Fig. 4. Types of harms that a compromised USB device can cause.
Attacks on microcontrollers and microprocessors: These components can be vulnerable to physical attacks or reverse engineering, which aim to modify their behaviour to perform malicious actions.
Hardware tampering during manufacturing: Throughout the hardware supply chain, from component manufacturing, assembly, quality testing, to hardware packaging and distribution, there is a risk that devices can be compromised or maliciously tampered with during some stage of this process. This potential risk includes the possibility of modifying the hardware to introduce potential vulnerabilities.
To mitigate hardware attacks, it is essential to implement the following key preventive measures:
  1. Firmware maintenance: It is essential to keep the firmware of all devices and hardware components up to date to protect against known vulnerabilities. Implementing strong authentication mechanisms and adequate encryption techniques will strengthen data integrity and confidentiality, especially in devices that handle sensitive information.
  1. EDR solutions: It is essential to detect suspicious activities, investigate incidents, and respond to cyber threats targeting any device connected to the network, including computers, mobile devices, servers, and IoT devices.
  1. USB device authentication and physical access protection: It is crucial to use USB device authentication and to establish protective measures to restrict physical access to critical components. This helps to prevent unauthorized intrusions.
  1. Server physical security and monitoring: Implementing security measures to control physical access to servers and performing continuous monitoring to detect and prevent any unauthorized changes to the hardware is critical to ensure system integrity.
  1. Supply chain management: Working exclusively with reliable hardware suppliers and conducting good security practices is essential in supply chain management. This involves verifying the authenticity and integrity of hardware components and devices to avoid potential security commitments.
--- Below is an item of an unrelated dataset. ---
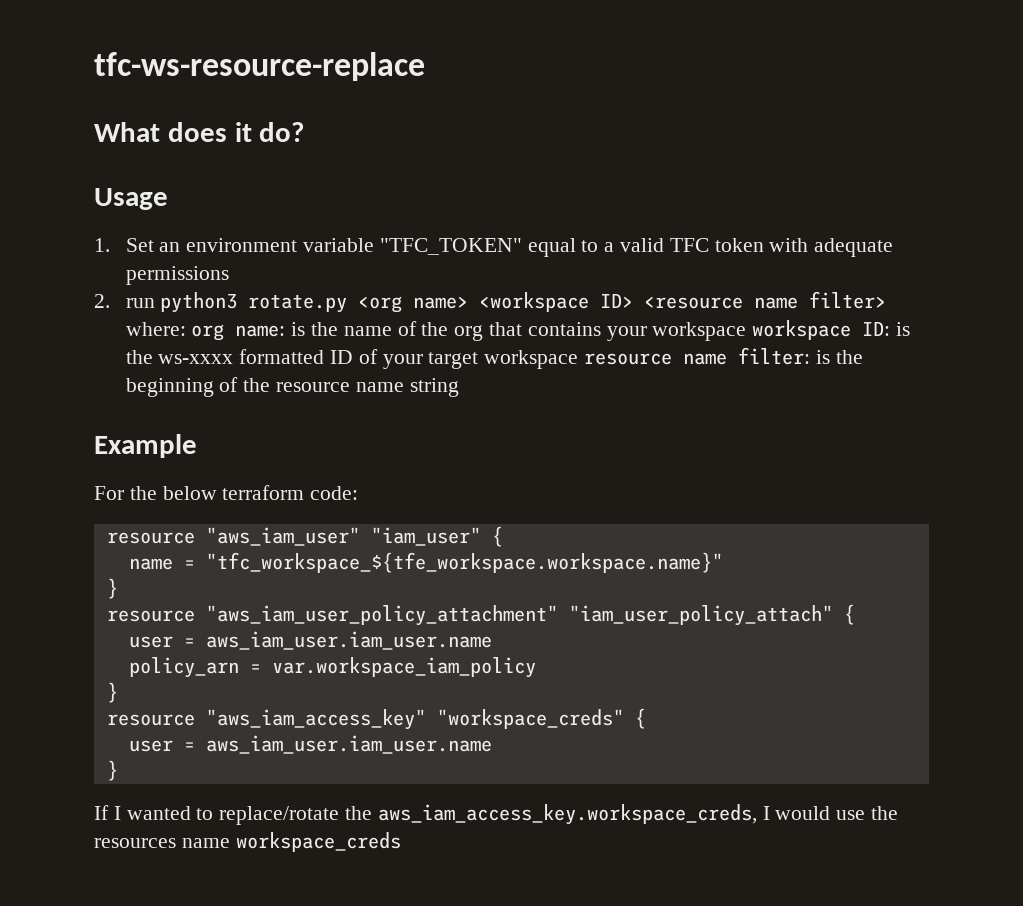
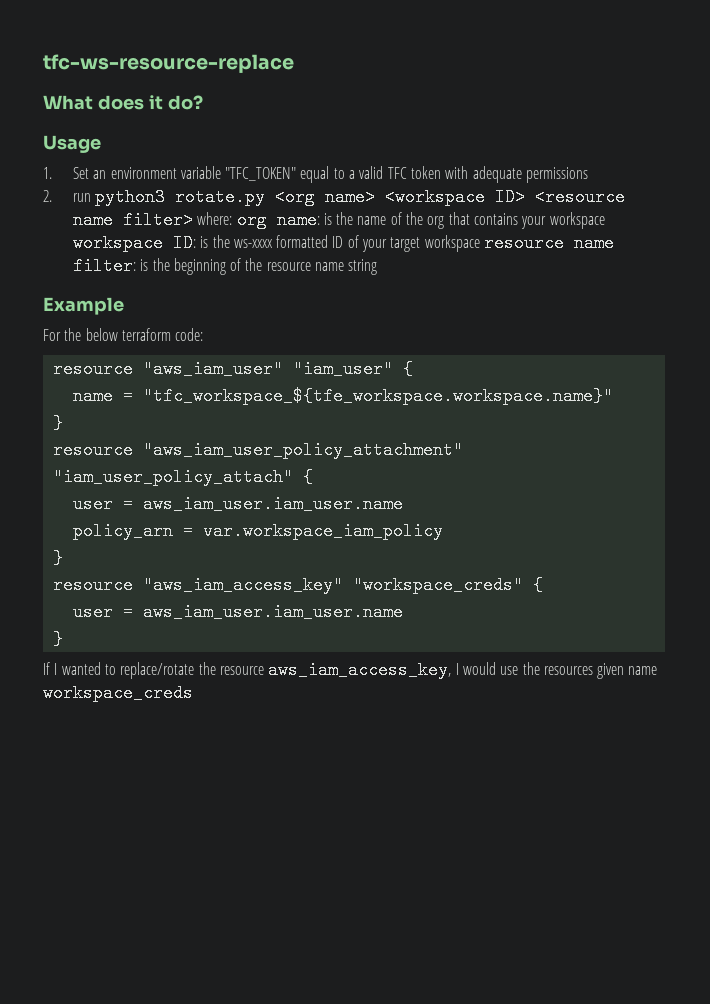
[377,804,757,825] aws_iam_access_key.workspace_creds, -> [219,661,452,679] resource aws_iam_access_key,
(176, 843) none -> [597,663,625,679] given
  1. Advanced security technologies: Using technologies such as Secure Boot and UEFI to protect the system boot process is crucial. These technologies ensure the authenticity and integrity of firmware and critical components during system startup, thus mitigating potential threats.
  1. Regular security audits: Performing regular security audits is critical to identify potential vulnerabilities in hardware devices and security infrastructures. This includes penetration testing, vulnerability analysis and system configuration reviews to ensure maximum protection against potential attacks.